Render every line of the entries below as a Markdown table with two columns: Row, holding a running number, and Line, holding the text of that line. Leave out blank lines.

.....

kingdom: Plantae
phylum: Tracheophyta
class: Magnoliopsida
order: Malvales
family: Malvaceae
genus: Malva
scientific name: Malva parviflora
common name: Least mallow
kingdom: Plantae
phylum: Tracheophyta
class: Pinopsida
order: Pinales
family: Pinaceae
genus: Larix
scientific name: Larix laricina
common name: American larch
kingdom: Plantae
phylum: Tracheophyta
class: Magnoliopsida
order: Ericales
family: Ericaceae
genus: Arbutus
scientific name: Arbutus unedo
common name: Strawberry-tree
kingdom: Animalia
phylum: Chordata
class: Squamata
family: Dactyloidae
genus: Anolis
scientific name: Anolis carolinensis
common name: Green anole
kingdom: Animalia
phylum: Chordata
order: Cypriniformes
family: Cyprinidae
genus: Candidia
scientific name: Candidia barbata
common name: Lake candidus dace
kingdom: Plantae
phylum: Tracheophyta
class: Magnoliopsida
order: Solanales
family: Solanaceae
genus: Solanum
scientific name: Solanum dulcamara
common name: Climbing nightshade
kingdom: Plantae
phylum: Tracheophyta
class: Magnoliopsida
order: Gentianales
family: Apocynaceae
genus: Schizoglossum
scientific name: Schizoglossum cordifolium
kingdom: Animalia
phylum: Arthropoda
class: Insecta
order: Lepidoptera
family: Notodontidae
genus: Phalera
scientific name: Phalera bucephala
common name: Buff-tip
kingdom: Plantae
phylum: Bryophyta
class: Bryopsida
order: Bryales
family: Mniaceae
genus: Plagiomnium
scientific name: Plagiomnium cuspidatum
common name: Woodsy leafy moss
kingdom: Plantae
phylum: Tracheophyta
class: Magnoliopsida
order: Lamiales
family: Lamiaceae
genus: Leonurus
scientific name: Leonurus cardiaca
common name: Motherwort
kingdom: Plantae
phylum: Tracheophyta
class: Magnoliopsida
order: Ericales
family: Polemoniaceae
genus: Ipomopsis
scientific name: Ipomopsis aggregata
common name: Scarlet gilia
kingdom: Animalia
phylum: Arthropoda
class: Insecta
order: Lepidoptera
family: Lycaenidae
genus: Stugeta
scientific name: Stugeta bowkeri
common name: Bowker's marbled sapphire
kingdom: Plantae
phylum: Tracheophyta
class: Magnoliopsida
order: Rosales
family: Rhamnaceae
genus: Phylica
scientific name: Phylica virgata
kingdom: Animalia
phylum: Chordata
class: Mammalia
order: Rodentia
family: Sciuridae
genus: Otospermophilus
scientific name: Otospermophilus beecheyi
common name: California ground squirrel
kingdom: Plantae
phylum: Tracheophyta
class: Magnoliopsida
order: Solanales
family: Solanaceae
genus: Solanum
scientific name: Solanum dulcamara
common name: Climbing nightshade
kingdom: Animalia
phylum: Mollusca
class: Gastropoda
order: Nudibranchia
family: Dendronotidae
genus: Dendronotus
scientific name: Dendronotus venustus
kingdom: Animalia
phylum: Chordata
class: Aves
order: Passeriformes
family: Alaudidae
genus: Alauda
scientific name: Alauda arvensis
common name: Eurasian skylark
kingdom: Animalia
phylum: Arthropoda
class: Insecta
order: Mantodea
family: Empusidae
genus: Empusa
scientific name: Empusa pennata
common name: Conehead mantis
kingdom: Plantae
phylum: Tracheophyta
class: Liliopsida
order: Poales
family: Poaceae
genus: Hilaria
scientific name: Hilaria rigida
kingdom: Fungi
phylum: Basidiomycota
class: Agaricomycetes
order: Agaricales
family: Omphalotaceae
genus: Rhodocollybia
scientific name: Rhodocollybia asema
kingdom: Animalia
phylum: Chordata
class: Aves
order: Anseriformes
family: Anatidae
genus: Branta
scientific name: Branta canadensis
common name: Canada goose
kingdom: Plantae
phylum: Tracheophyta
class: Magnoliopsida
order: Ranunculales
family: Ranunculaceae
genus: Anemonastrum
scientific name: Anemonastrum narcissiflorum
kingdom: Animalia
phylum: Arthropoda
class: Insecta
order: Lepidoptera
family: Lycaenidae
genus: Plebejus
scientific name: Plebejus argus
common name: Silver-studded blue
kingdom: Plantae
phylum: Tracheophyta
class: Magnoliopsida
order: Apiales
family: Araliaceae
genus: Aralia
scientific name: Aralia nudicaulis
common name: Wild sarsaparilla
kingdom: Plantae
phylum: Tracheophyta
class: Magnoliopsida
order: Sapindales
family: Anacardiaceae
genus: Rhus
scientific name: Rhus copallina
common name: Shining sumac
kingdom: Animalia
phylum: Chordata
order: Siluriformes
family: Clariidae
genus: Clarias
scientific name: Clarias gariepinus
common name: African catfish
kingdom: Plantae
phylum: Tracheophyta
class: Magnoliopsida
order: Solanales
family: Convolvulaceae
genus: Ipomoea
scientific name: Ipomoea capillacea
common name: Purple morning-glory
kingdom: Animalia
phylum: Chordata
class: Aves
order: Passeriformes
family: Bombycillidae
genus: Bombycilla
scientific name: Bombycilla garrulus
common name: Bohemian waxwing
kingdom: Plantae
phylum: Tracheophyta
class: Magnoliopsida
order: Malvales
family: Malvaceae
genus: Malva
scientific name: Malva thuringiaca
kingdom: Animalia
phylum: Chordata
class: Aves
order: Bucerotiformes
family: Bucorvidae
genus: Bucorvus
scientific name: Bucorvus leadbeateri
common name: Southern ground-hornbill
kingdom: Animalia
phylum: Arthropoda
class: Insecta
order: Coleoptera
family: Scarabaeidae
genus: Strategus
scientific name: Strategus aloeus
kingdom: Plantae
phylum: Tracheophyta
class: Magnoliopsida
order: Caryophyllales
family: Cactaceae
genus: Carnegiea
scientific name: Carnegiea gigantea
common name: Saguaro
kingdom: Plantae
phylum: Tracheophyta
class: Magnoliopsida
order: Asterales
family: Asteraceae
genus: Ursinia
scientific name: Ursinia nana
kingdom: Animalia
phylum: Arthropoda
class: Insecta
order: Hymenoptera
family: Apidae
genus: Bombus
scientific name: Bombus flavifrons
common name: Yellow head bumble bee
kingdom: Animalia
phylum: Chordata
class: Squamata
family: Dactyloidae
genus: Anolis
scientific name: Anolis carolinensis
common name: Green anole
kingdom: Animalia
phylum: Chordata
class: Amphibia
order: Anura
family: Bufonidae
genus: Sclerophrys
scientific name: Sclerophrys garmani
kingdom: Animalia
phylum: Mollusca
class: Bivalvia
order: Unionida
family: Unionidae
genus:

.....

RESPONSE:
| Row | Line |
|---|---|
| 1 | kingdom: Plantae |
| 2 | phylum: Tracheophyta |
| 3 | class: Magnoliopsida |
| 4 | order: Malvales |
| 5 | family: Malvaceae |
| 6 | genus: Malva |
| 7 | scientific name: Malva parviflora |
| 8 | common name: Least mallow |
| 9 | kingdom: Plantae |
| 10 | phylum: Tracheophyta |
| 11 | class: Pinopsida |
| 12 | order: Pinales |
| 13 | family: Pinaceae |
| 14 | genus: Larix |
| 15 | scientific name: Larix laricina |
| 16 | common name: American larch |
| 17 | kingdom: Plantae |
| 18 | phylum: Tracheophyta |
| 19 | class: Magnoliopsida |
| 20 | order: Ericales |
| 21 | family: Ericaceae |
| 22 | genus: Arbutus |
| 23 | scientific name: Arbutus unedo |
| 24 | common name: Strawberry-tree |
| 25 | kingdom: Animalia |
| 26 | phylum: Chordata |
| 27 | class: Squamata |
| 28 | family: Dactyloidae |
| 29 | genus: Anolis |
| 30 | scientific name: Anolis carolinensis |
| 31 | common name: Green anole |
| 32 | kingdom: Animalia |
| 33 | phylum: Chordata |
| 34 | order: Cypriniformes |
| 35 | family: Cyprinidae |
| 36 | genus: Candidia |
| 37 | scientific name: Candidia barbata |
| 38 | common name: Lake candidus dace |
| 39 | kingdom: Plantae |
| 40 | phylum: Tracheophyta |
| 41 | class: Magnoliopsida |
| 42 | order: Solanales |
| 43 | family: Solanaceae |
| 44 | genus: Solanum |
| 45 | scientific name: Solanum dulcamara |
| 46 | common name: Climbing nightshade |
| 47 | kingdom: Plantae |
| 48 | phylum: Tracheophyta |
| 49 | class: Magnoliopsida |
| 50 | order: Gentianales |
| 51 | family: Apocynaceae |
| 52 | genus: Schizoglossum |
| 53 | scientific name: Schizoglossum cordifolium |
| 54 | kingdom: Animalia |
| 55 | phylum: Arthropoda |
| 56 | class: Insecta |
| 57 | order: Lepidoptera |
| 58 | family: Notodontidae |
| 59 | genus: Phalera |
| 60 | scientific name: Phalera bucephala |
| 61 | common name: Buff-tip |
| 62 | kingdom: Plantae |
| 63 | phylum: Bryophyta |
| 64 | class: Bryopsida |
| 65 | order: Bryales |
| 66 | family: Mniaceae |
| 67 | genus: Plagiomnium |
| 68 | scientific name: Plagiomnium cuspidatum |
| 69 | common name: Woodsy leafy moss |
| 70 | kingdom: Plantae |
| 71 | phylum: Tracheophyta |
| 72 | class: Magnoliopsida |
| 73 | order: Lamiales |
| 74 | family: Lamiaceae |
| 75 | genus: Leonurus |
| 76 | scientific name: Leonurus cardiaca |
| 77 | common name: Motherwort |
| 78 | kingdom: Plantae |
| 79 | phylum: Tracheophyta |
| 80 | class: Magnoliopsida |
| 81 | order: Ericales |
| 82 | family: Polemoniaceae |
| 83 | genus: Ipomopsis |
| 84 | scientific name: Ipomopsis aggregata |
| 85 | common name: Scarlet gilia |
| 86 | kingdom: Animalia |
| 87 | phylum: Arthropoda |
| 88 | class: Insecta |
| 89 | order: Lepidoptera |
| 90 | family: Lycaenidae |
| 91 | genus: Stugeta |
| 92 | scientific name: Stugeta bowkeri |
| 93 | common name: Bowker's marbled sapphire |
| 94 | kingdom: Plantae |
| 95 | phylum: Tracheophyta |
| 96 | class: Magnoliopsida |
| 97 | order: Rosales |
| 98 | family: Rhamnaceae |
| 99 | genus: Phylica |
| 100 | scientific name: Phylica virgata |
| 101 | kingdom: Animalia |
| 102 | phylum: Chordata |
| 103 | class: Mammalia |
| 104 | order: Rodentia |
| 105 | family: Sciuridae |
| 106 | genus: Otospermophilus |
| 107 | scientific name: Otospermophilus beecheyi |
| 108 | common name: California ground squirrel |
| 109 | kingdom: Plantae |
| 110 | phylum: Tracheophyta |
| 111 | class: Magnoliopsida |
| 112 | order: Solanales |
| 113 | family: Solanaceae |
| 114 | genus: Solanum |
| 115 | scientific name: Solanum dulcamara |
| 116 | common name: Climbing nightshade |
| 117 | kingdom: Animalia |
| 118 | phylum: Mollusca |
| 119 | class: Gastropoda |
| 120 | order: Nudibranchia |
| 121 | family: Dendronotidae |
| 122 | genus: Dendronotus |
| 123 | scientific name: Dendronotus venustus |
| 124 | kingdom: Animalia |
| 125 | phylum: Chordata |
| 126 | class: Aves |
| 127 | order: Passeriformes |
| 128 | family: Alaudidae |
| 129 | genus: Alauda |
| 130 | scientific name: Alauda arvensis |
| 131 | common name: Eurasian skylark |
| 132 | kingdom: Animalia |
| 133 | phylum: Arthropoda |
| 134 | class: Insecta |
| 135 | order: Mantodea |
| 136 | family: Empusidae |
| 137 | genus: Empusa |
| 138 | scientific name: Empusa pennata |
| 139 | common name: Conehead mantis |
| 140 | kingdom: Plantae |
| 141 | phylum: Tracheophyta |
| 142 | class: Liliopsida |
| 143 | order: Poales |
| 144 | family: Poaceae |
| 145 | genus: Hilaria |
| 146 | scientific name: Hilaria rigida |
| 147 | kingdom: Fungi |
| 148 | phylum: Basidiomycota |
| 149 | class: Agaricomycetes |
| 150 | order: Agaricales |
| 151 | family: Omphalotaceae |
| 152 | genus: Rhodocollybia |
| 153 | scientific name: Rhodocollybia asema |
| 154 | kingdom: Animalia |
| 155 | phylum: Chordata |
| 156 | class: Aves |
| 157 | order: Anseriformes |
| 158 | family: Anatidae |
| 159 | genus: Branta |
| 160 | scientific name: Branta canadensis |
| 161 | common name: Canada goose |
| 162 | kingdom: Plantae |
| 163 | phylum: Tracheophyta |
| 164 | class: Magnoliopsida |
| 165 | order: Ranunculales |
| 166 | family: Ranunculaceae |
| 167 | genus: Anemonastrum |
| 168 | scientific name: Anemonastrum narcissiflorum |
| 169 | kingdom: Animalia |
| 170 | phylum: Arthropoda |
| 171 | class: Insecta |
| 172 | order: Lepidoptera |
| 173 | family: Lycaenidae |
| 174 | genus: Plebejus |
| 175 | scientific name: Plebejus argus |
| 176 | common name: Silver-studded blue |
| 177 | kingdom: Plantae |
| 178 | phylum: Tracheophyta |
| 179 | class: Magnoliopsida |
| 180 | order: Apiales |
| 181 | family: Araliaceae |
| 182 | genus: Aralia |
| 183 | scientific name: Aralia nudicaulis |
| 184 | common name: Wild sarsaparilla |
| 185 | kingdom: Plantae |
| 186 | phylum: Tracheophyta |
| 187 | class: Magnoliopsida |
| 188 | order: Sapindales |
| 189 | family: Anacardiaceae |
| 190 | genus: Rhus |
| 191 | scientific name: Rhus copallina |
| 192 | common name: Shining sumac |
| 193 | kingdom: Animalia |
| 194 | phylum: Chordata |
| 195 | order: Siluriformes |
| 196 | family: Clariidae |
| 197 | genus: Clarias |
| 198 | scientific name: Clarias gariepinus |
| 199 | common name: African catfish |
| 200 | kingdom: Plantae |
| 201 | phylum: Tracheophyta |
| 202 | class: Magnoliopsida |
| 203 | order: Solanales |
| 204 | family: Convolvulaceae |
| 205 | genus: Ipomoea |
| 206 | scientific name: Ipomoea capillacea |
| 207 | common name: Purple morning-glory |
| 208 | kingdom: Animalia |
| 209 | phylum: Chordata |
| 210 | class: Aves |
| 211 | order: Passeriformes |
| 212 | family: Bombycillidae |
| 213 | genus: Bombycilla |
| 214 | scientific name: Bombycilla garrulus |
| 215 | common name: Bohemian waxwing |
| 216 | kingdom: Plantae |
| 217 | phylum: Tracheophyta |
| 218 | class: Magnoliopsida |
| 219 | order: Malvales |
| 220 | family: Malvaceae |
| 221 | genus: Malva |
| 222 | scientific name: Malva thuringiaca |
| 223 | kingdom: Animalia |
| 224 | phylum: Chordata |
| 225 | class: Aves |
| 226 | order: Bucerotiformes |
| 227 | family: Bucorvidae |
| 228 | genus: Bucorvus |
| 229 | scientific name: Bucorvus leadbeateri |
| 230 | common name: Southern ground-hornbill |
| 231 | kingdom: Animalia |
| 232 | phylum: Arthropoda |
| 233 | class: Insecta |
| 234 | order: Coleoptera |
| 235 | family: Scarabaeidae |
| 236 | genus: Strategus |
| 237 | scientific name: Strategus aloeus |
| 238 | kingdom: Plantae |
| 239 | phylum: Tracheophyta |
| 240 | class: Magnoliopsida |
| 241 | order: Caryophyllales |
| 242 | family: Cactaceae |
| 243 | genus: Carnegiea |
| 244 | scientific name: Carnegiea gigantea |
| 245 | common name: Saguaro |
| 246 | kingdom: Plantae |
| 247 | phylum: Tracheophyta |
| 248 | class: Magnoliopsida |
| 249 | order: Asterales |
| 250 | family: Asteraceae |
| 251 | genus: Ursinia |
| 252 | scientific name: Ursinia nana |
| 253 | kingdom: Animalia |
| 254 | phylum: Arthropoda |
| 255 | class: Insecta |
| 256 | order: Hymenoptera |
| 257 | family: Apidae |
| 258 | genus: Bombus |
| 259 | scientific name: Bombus flavifrons |
| 260 | common name: Yellow head bumble bee |
| 261 | kingdom: Animalia |
| 262 | phylum: Chordata |
| 263 | class: Squamata |
| 264 | family: Dactyloidae |
| 265 | genus: Anolis |
| 266 | scientific name: Anolis carolinensis |
| 267 | common name: Green anole |
| 268 | kingdom: Animalia |
| 269 | phylum: Chordata |
| 270 | class: Amphibia |
| 271 | order: Anura |
| 272 | family: Bufonidae |
| 273 | genus: Sclerophrys |
| 274 | scientific name: Sclerophrys garmani |
| 275 | kingdom: Animalia |
| 276 | phylum: Mollusca |
| 277 | class: Bivalvia |
| 278 | order: Unionida |
| 279 | family: Unionidae |
| 280 | genus: |